**** BRANO ****
Non solo Il sorpasso. Ma neppure “solo” Il conformista, o Z – L’orgia del potere, o Film Rouge, o Un uomo, una donna, ovvero tutte le opere che l’amico Claude Lelouch l’ha chiamato a interpretare, fino all’ultima, I migliori anni della nostra vita, nel 2019. Ecco, da quel “finale” offertogli dal regista parigino indietreggiamo un paio d’anni, verso quel Happy End che Michael Haneke gli aveva cucito addosso, ma ancor meglio verso quel capolavoro che porta il titolo di Amour, che lo stesso autore austriaco aveva realizzato nel 2012 aggiudicandosi Palma d’oro e Oscar da miglior film straniero.
**** SEZIONE DATI ****
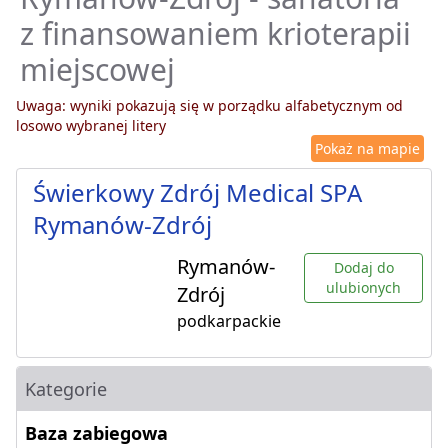
z finansowaniem krioterapii
miejscowej
Uwaga: wyniki pokazują się w porządku alfabetycznym od
losowo wybranej litery
Pokaż na mapie
Świerkowy Zdrój Medical SPA
Rymanów-Zdrój
Rymanów-
Dodaj do
ulubionych
Zdrój
podkarpackie
Kategorie
Baza zabiegowa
****
_CONSEGNA_. Riprendi il brano sui film interpretati dall'attore e proseguilo subito dopo l'ultima frase riportata.

_RISPOSTA_.
Ecco. Torniamo a quell’uomo anziano, fatto di dolore prima sommesso (Amour) e poi sommerso (Happy End), che assiste la compagna di una vita – vittima di un improvviso ictus – dolcemente verso la morte. E poi ne rielabora il lutto silente, con i figli nevrotici, guardando e perdendosi nel mare. Forse. Appunto in Happy End, ironicamente parlando. Pensiamo a quel personaggio doppiamente interpretato per il genio di Haneke che Jean-Louis Trintignant mette in scena con la naturalezza di una Verità visibile a pochi, pochissimi sguardi. Il volto grave, afflitto, dolce, che guarda all’infinito ma non perde di vista l’istante, la bellezza, il senso delle cose. Il significato dell’esistere.

Mi piace ricordarlo anche così Jean-Louis, maestro di sottrazioni, corpo camaleontico perché sempre simile a se stesso e quindi “adattabile” a scenari diversi, di una bellezza discreta, imperfetta, occhi veri, sorriso mai banale. L’uomo qualunque, l’attore sublime. Ci mancherà.